Supplied records =
*** Block opens ***
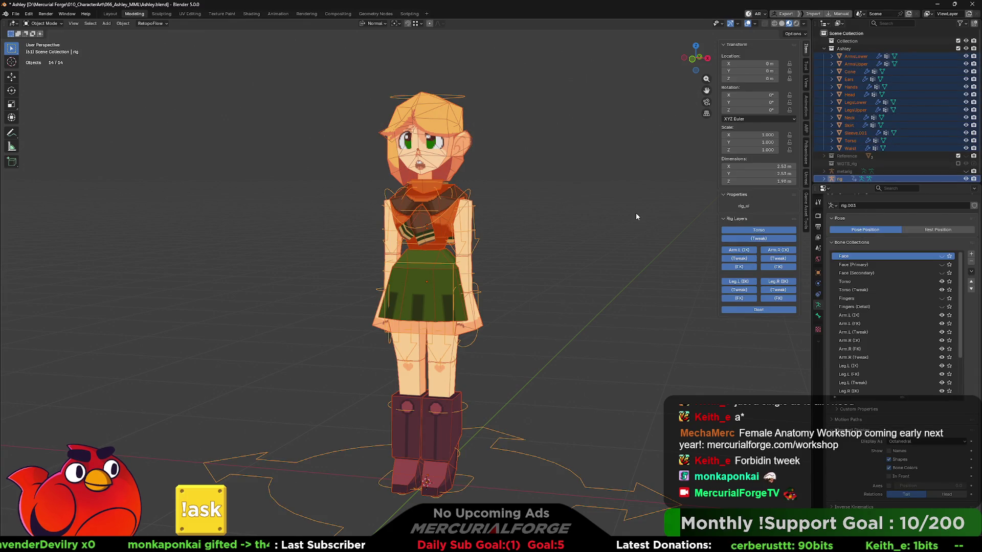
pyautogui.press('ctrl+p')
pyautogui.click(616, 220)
*** Block closes ***
*** Block opens ***
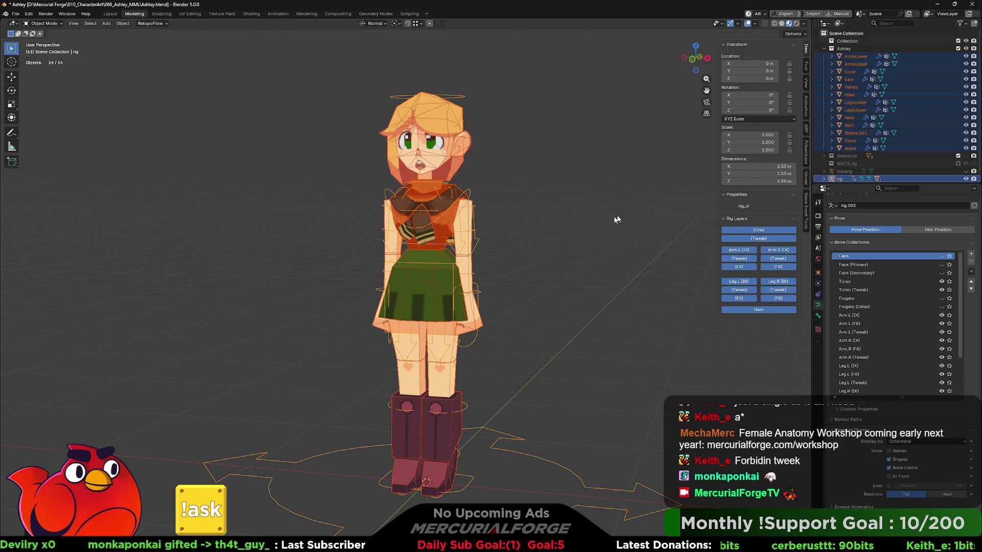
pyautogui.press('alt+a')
*** Block closes ***
What to work on =
Where a line of the records has the string "press", return that line.

Written response =
pyautogui.press('ctrl+p')
pyautogui.press('alt+a')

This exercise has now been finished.